3. Ensure there is no firewall between your application server and NCache – Even after bringing the clusters to the same VLAN, the “NCache server not available” errors persisted. It was then discovered that there was a firewall sitting in between the clusters, with pretty aggressive filtering rules, which was blocking NCache requests when they reached over a certain threshold count. So, this was fixed by toning down the firewall rules, as the security team could not remove the firewall between the clusters.
4. Managing NCache failover – While we were trying to understand the root cause of problems listed above, we had to manage NCache failover (or NCache not being available) on our application side.
For this with Alachisoft’s help we created a list of Fatal NCache exceptions based on which our application would stop querying NCache and instead go to the original source for data. Then after a while using a timer we would check if NCache is reachable and again start using it.
4. Managing NCache failover for NHibernate – Building NHibernate session factories is expensive, and we have to build 4 of them when our application starts. And if we want to use NCache as the second level cache, the session factory has to be built with this option enabled.

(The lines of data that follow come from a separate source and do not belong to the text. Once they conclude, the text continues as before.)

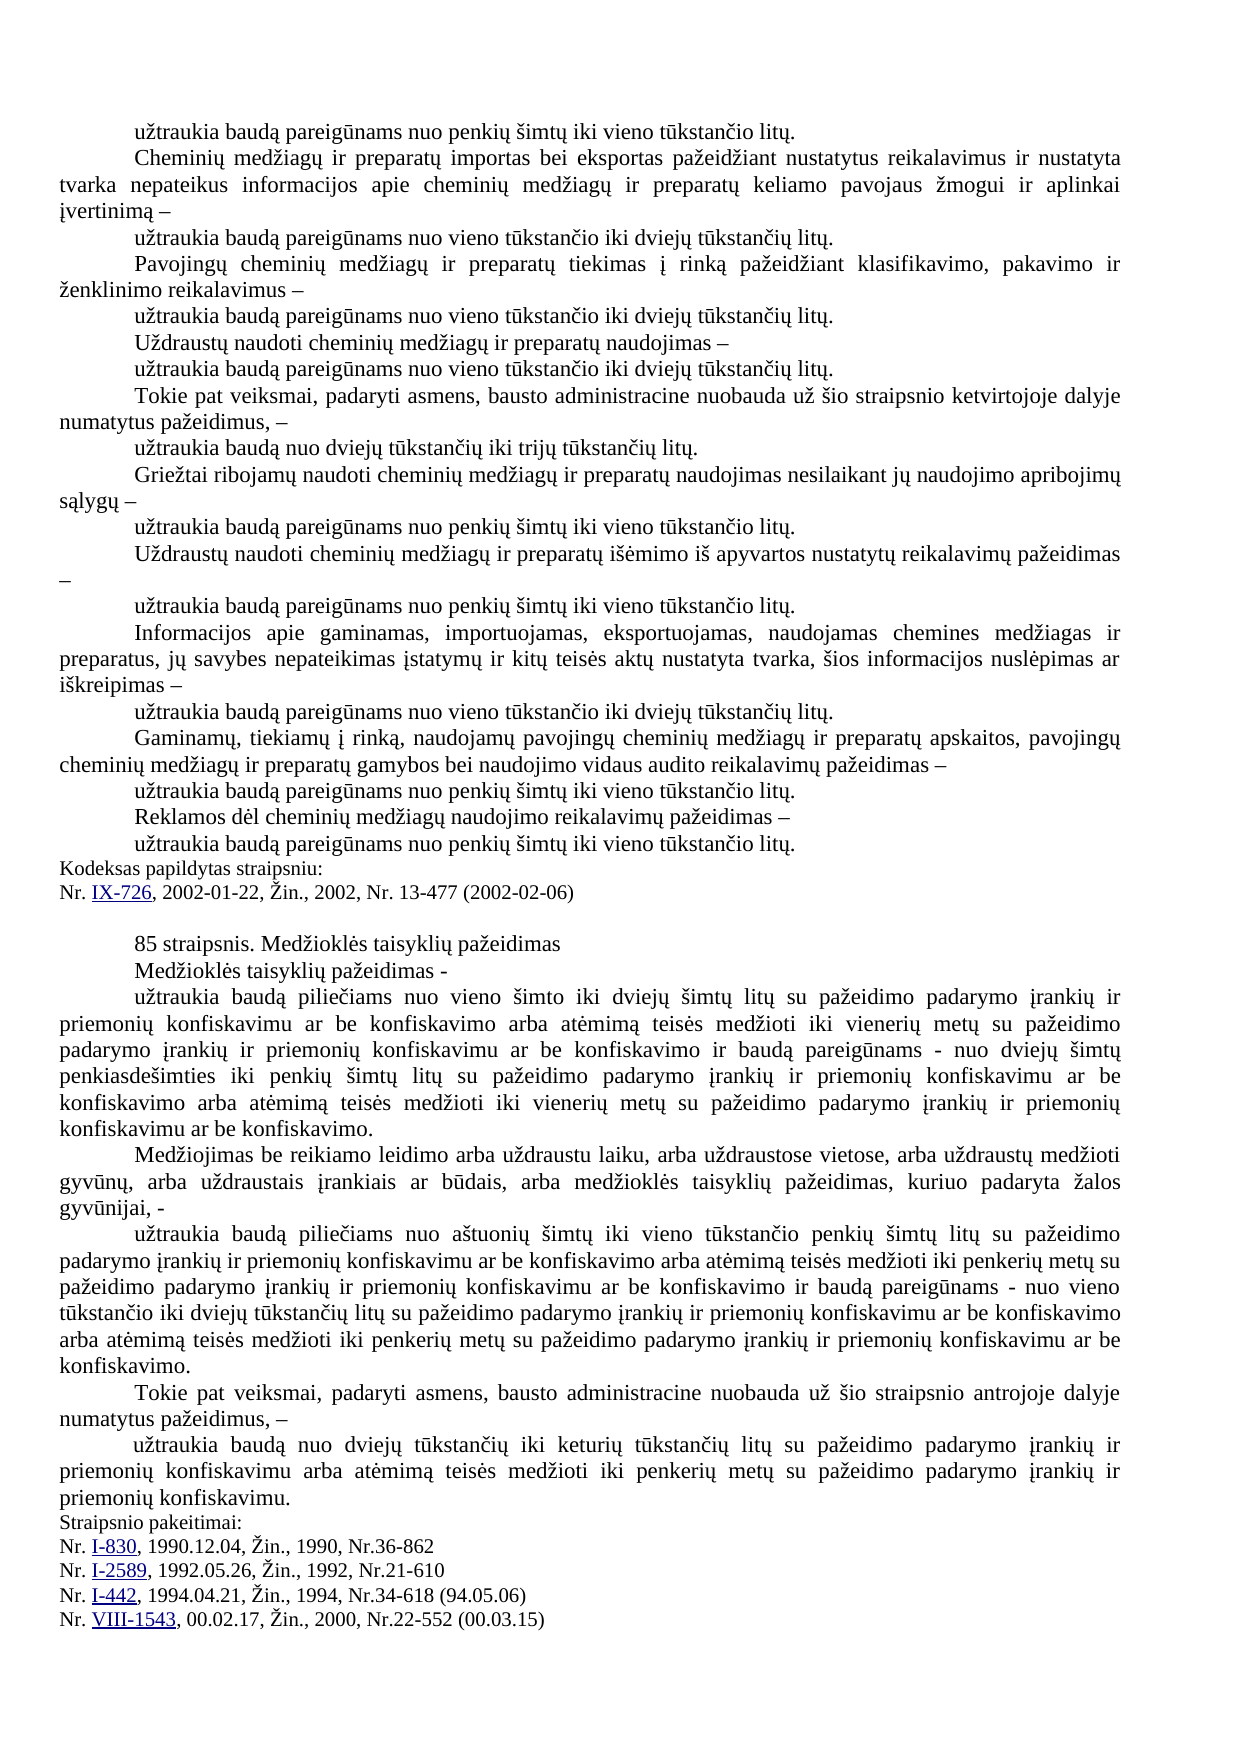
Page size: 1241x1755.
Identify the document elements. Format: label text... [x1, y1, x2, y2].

text užtraukia baudą nuo dviejų tūkstančių iki trijų tūkstančių litų. [59, 434, 1122, 461]
text Reklamos dėl cheminių medžiagų naudojimo reikalavimų pažeidimas – [59, 803, 1122, 830]
text užtraukia baudą pareigūnams nuo vieno tūkstančio iki dviejų tūkstančių litų. [59, 303, 1122, 329]
text Kodeksas papildytas straipsniu: [59, 856, 1122, 880]
text užtraukia baudą pareigūnams nuo penkių šimtų iki vieno tūkstančio litų. [59, 118, 1122, 144]
text Tokie pat veiksmai, padaryti asmens, bausto administracine nuobauda už šio straipsnio ketvirtojoje dalyje numatytus pažeidimus, – [59, 382, 1122, 434]
text užtraukia baudą nuo dviejų tūkstančių iki keturių tūkstančių litų su pažeidimo padarymo įrankių ir priemonių konfiskavimu arba atėmimą teisės medžioti iki penkerių metų su pažeidimo padarymo įrankių ir priemonių konfiskavimu. [59, 1431, 1122, 1510]
text Nr. I-2589, 1992.05.26, Žin., 1992, Nr.21-610 [59, 1558, 1122, 1582]
text Nr. IX-726, 2002-01-22, Žin., 2002, Nr. 13-477 (2002-02-06) [59, 880, 1122, 904]
text užtraukia baudą pareigūnams nuo vieno tūkstančio iki dviejų tūkstančių litų. [59, 355, 1122, 382]
text Uždraustų naudoti cheminių medžiagų ir preparatų išėmimo iš apyvartos nustatytų reikalavimų pažeidimas – [59, 540, 1122, 592]
text Pavojingų cheminių medžiagų ir preparatų tiekimas į rinką pažeidžiant klasifikavimo, pakavimo ir ženklinimo reikalavimus – [59, 250, 1122, 303]
text Medžiojimas be reikiamo leidimo arba uždraustu laiku, arba uždraustose vietose, arba uždraustų medžioti gyvūnų, arba uždraustais įrankiais ar būdais, arba medžioklės taisyklių pažeidimas, kuriuo padaryta žalos gyvūnijai, - [59, 1141, 1122, 1220]
text Nr. I-830, 1990.12.04, Žin., 1990, Nr.36-862 [59, 1534, 1122, 1558]
text užtraukia baudą pareigūnams nuo penkių šimtų iki vieno tūkstančio litų. [59, 830, 1122, 856]
text užtraukia baudą pareigūnams nuo penkių šimtų iki vieno tūkstančio litų. [59, 592, 1122, 619]
text užtraukia baudą pareigūnams nuo vieno tūkstančio iki dviejų tūkstančių litų. [59, 698, 1122, 724]
text Griežtai ribojamų naudoti cheminių medžiagų ir preparatų naudojimas nesilaikant jų naudojimo apribojimų sąlygų – [59, 461, 1122, 513]
text Cheminių medžiagų ir preparatų importas bei eksportas pažeidžiant nustatytus reikalavimus ir nustatyta tvarka nepateikus informacijos apie cheminių medžiagų ir preparatų keliamo pavojaus žmogui ir aplinkai įvertinimą – [59, 144, 1122, 223]
text Nr. I-442, 1994.04.21, Žin., 1994, Nr.34-618 (94.05.06) [59, 1582, 1122, 1607]
text užtraukia baudą pareigūnams nuo vieno tūkstančio iki dviejų tūkstančių litų. [59, 223, 1122, 250]
text Nr. VIII-1543, 00.02.17, Žin., 2000, Nr.22-552 (00.03.15) [59, 1607, 1122, 1631]
text Uždraustų naudoti cheminių medžiagų ir preparatų naudojimas – [59, 329, 1122, 355]
text Gaminamų, tiekiamų į rinką, naudojamų pavojingų cheminių medžiagų ir preparatų apskaitos, pavojingų cheminių medžiagų ir preparatų gamybos bei naudojimo vidaus audito reikalavimų pažeidimas – [59, 724, 1122, 777]
text užtraukia baudą pareigūnams nuo penkių šimtų iki vieno tūkstančio litų. [59, 513, 1122, 540]
text Medžioklės taisyklių pažeidimas - [59, 957, 1122, 983]
text užtraukia baudą piliečiams nuo vieno šimto iki dviejų šimtų litų su pažeidimo padarymo įrankių ir priemonių konfiskavimu ar be konfiskavimo arba atėmimą teisės medžioti iki vienerių metų su pažeidimo padarymo įrankių ir priemonių konfiskavimu ar be konfiskavimo ir baudą pareigūnams - nuo dviejų šimtų penkiasdešimties iki penkių šimtų litų su pažeidimo padarymo įrankių ir priemonių konfiskavimu ar be konfiskavimo arba atėmimą teisės medžioti iki vienerių metų su pažeidimo padarymo įrankių ir priemonių konfiskavimu ar be konfiskavimo. [59, 983, 1122, 1141]
text Tokie pat veiksmai, padaryti asmens, bausto administracine nuobauda už šio straipsnio antrojoje dalyje numatytus pažeidimus, – [59, 1378, 1122, 1431]
text Straipsnio pakeitimai: [59, 1510, 1122, 1534]
text 85 straipsnis. Medžioklės taisyklių pažeidimas [59, 931, 1122, 957]
text Informacijos apie gaminamas, importuojamas, eksportuojamas, naudojamas chemines medžiagas ir preparatus, jų savybes nepateikimas įstatymų ir kitų teisės aktų nustatyta tvarka, šios informacijos nuslėpimas ar iškreipimas – [59, 619, 1122, 698]
text užtraukia baudą piliečiams nuo aštuonių šimtų iki vieno tūkstančio penkių šimtų litų su pažeidimo padarymo įrankių ir priemonių konfiskavimu ar be konfiskavimo arba atėmimą teisės medžioti iki penkerių metų su pažeidimo padarymo įrankių ir priemonių konfiskavimu ar be konfiskavimo ir baudą pareigūnams - nuo vieno tūkstančio iki dviejų tūkstančių litų su pažeidimo padarymo įrankių ir priemonių konfiskavimu ar be konfiskavimo arba atėmimą teisės medžioti iki penkerių metų su pažeidimo padarymo įrankių ir priemonių konfiskavimu ar be konfiskavimo. [59, 1220, 1122, 1378]
text užtraukia baudą pareigūnams nuo penkių šimtų iki vieno tūkstančio litų. [59, 777, 1122, 803]
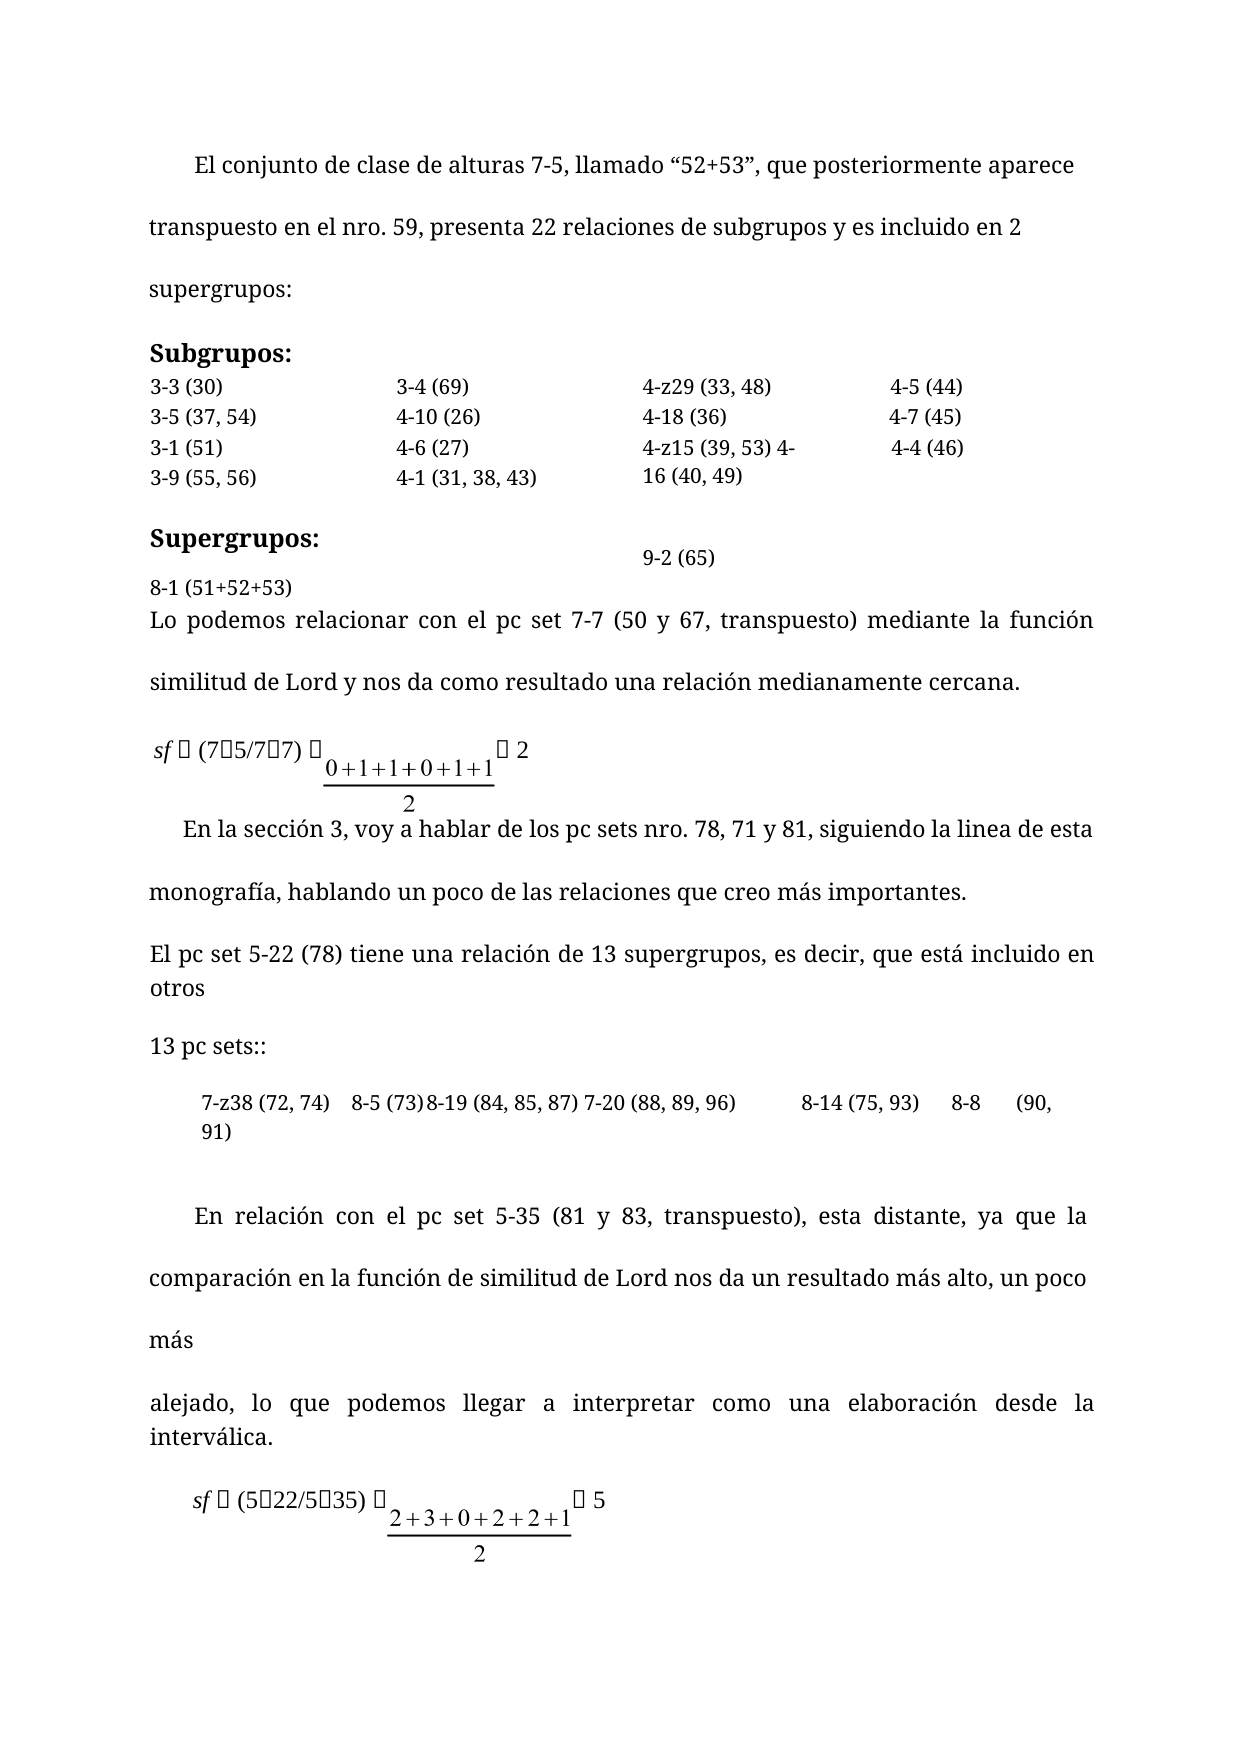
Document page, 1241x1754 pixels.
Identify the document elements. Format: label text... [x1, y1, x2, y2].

text El conjunto de clase de alturas 7-5, llamado “52+53”, que posteriormente aparece transpuesto en el nro. 59, presenta 22 relaciones de subgrupos y es incluido en 2 supergrupos: [148, 149, 1089, 304]
table_header 3-3 (30) 3-5 (37, 54) 3-1 (51) 3-9 (55, 56) Supergrupos: [150, 372, 376, 573]
text El pc set 5-22 (78) tiene una relación de 13 supergrupos, es decir, que está incluido en otros [149, 938, 1096, 1004]
text Lo podemos relacionar con el pc set 7-7 (50 y 67, transpuesto) mediante la función similitud de Lord y nos da como resultado una relación medianamente cercana. [149, 604, 1096, 697]
text En la sección 3, voy a hablar de los pc sets nro. 78, 71 y 81, siguiendo la linea de esta monografía, hablando un poco de las relaciones que creo más importantes. [148, 813, 1096, 907]
table_header 4-5 (44) 4-7 (45) 4-4 (46) [802, 372, 964, 573]
text 13 pc sets:: [149, 1030, 1096, 1061]
text Subgrupos: [149, 336, 1100, 370]
text sf  (522/535)  5 [193, 1482, 1100, 1562]
table_header 4-z29 (33, 48) 4-18 (36) 4-z15 (39, 53) 4-16 (40, 49) 9-2 (65) [642, 372, 802, 573]
table_header 3-4 (69) 4-10 (26) 4-6 (27) 4-1 (31, 38, 43) [376, 372, 642, 573]
text En relación con el pc set 5-35 (81 y 83, transpuesto), esta distante, ya que la comparación en la función de similitud de Lord nos da un resultado más alto, un poco más [148, 1200, 1089, 1356]
text 7-z38 (72, 74) 8-5 (73) 8-19 (84, 85, 87) 7-20 (88, 89, 96) 8-14 (75, 93) 8-8 (90, 91) [201, 1088, 1052, 1146]
text 8-1 (51+52+53) [149, 573, 1052, 602]
text sf  (75/77)  2 [154, 731, 1100, 811]
text alejado, lo que podemos llegar a interpretar como una elaboración desde la interválica. [149, 1387, 1096, 1452]
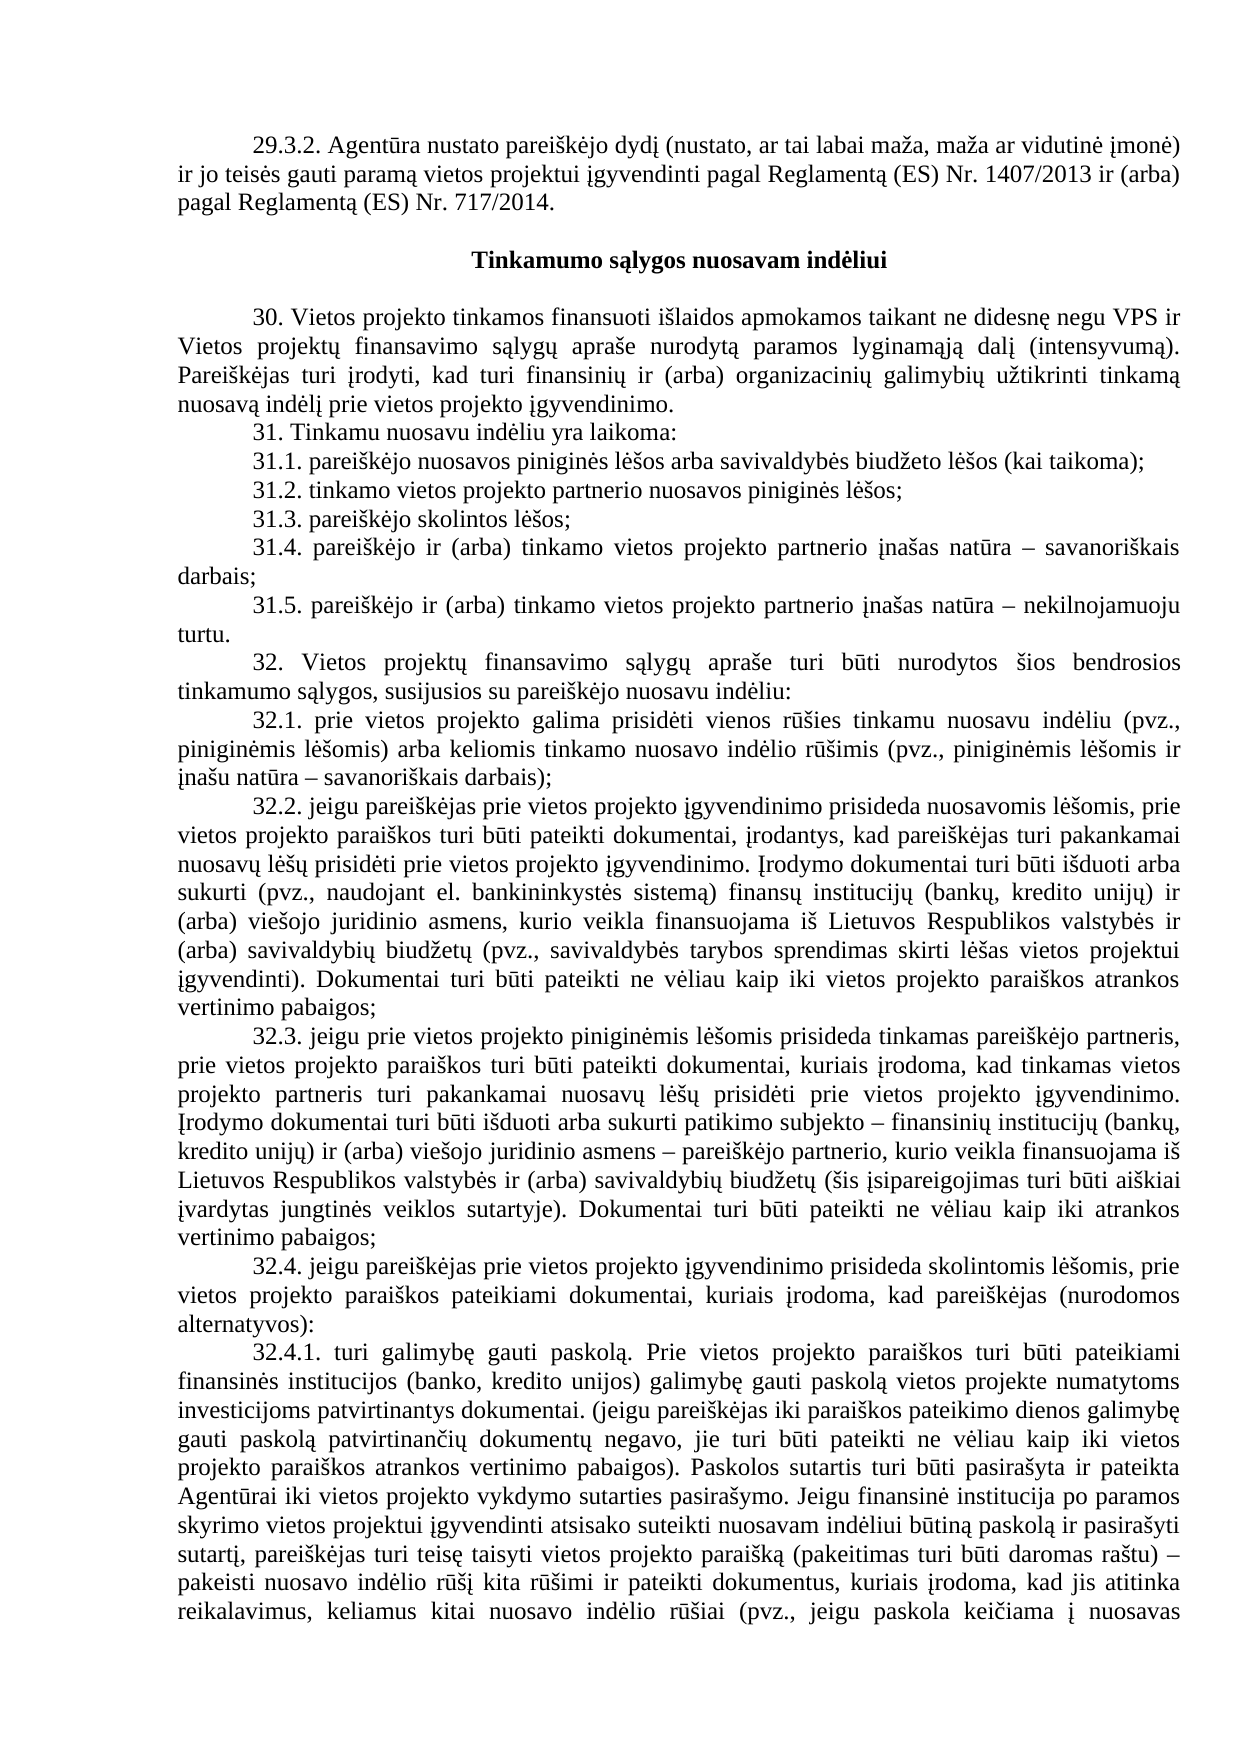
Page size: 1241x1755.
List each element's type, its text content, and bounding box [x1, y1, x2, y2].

After an NCache failover, we cannot continue to use the session factory built with NCache support, it has to be re-built without second level caching support. Doing this at runtime meant a lot of failed user requests while the factories were being rebuilt, so we decided to build two versions of the NHibernate factories at application startup itself, one with second level caching support and one without. In total we built 8 session factories at application startup. Then when NCache went down, on the fly we switched to using the factory with second level caching support.
We could not find any examples of switching the NHibernate factories on the fly on the web, so we had to thoroughly test our application with this feature, and happily this has been running fine for the last three months on production for us.
5. Use Batch and Bulk operations for long running NCache operations – We were trying to fetch over 1 Gb of data with a single Get call from NCache and then we were trying to delete a similar amount of data using a Delete/Remove call. No wonder we were getting “Operation timed out” exceptions!
NCache provides GetBulk() and DeleteBulk() operations, so if you have say 10,000 items, run the bulk operations in batches of say 500 items, which would avoid any time-out issues, but YMMV so do check the performance.
6. Current issue which we are grappling with – Invalidating or deleting a large chunk of data in NCache, while ensuring there are no dirty reads while the data is being cleared.
When we start clearing the data we keep locks/flags in NCache which indicate that any Get operations should not query NCache for data until the flag has been removed. This works fine for certain cases, but becomes a performance hit for others e.g. multiple Gets. The NCache Tags feature is helpful here for storing the flags, we basically tag the flags so that they can be retrieved quickly. NCache automatically creates an index for the tags you create.
Also, we have certain scenarios where a clear call for a parent entity ends up clearing its children entities as well, but a concurrent Get call for children entities do not have a way of knowing that the parent entities are being cleared, so we end up getting incorrect data for the children entities Get calls. This one is particularly tough to handle at the moment, and we need to check if NCache has any existing features that would help us lock/invalidate a chunk of data, all at once.
So, these were a few things we learnt while using NCache, and which could very well apply to any other distributed caching solution as well.
Hope this helps someone while setting up NCache for their solution or someone facing similar issues. Please do send in any questions, clarifications and comments, and thanks for reading!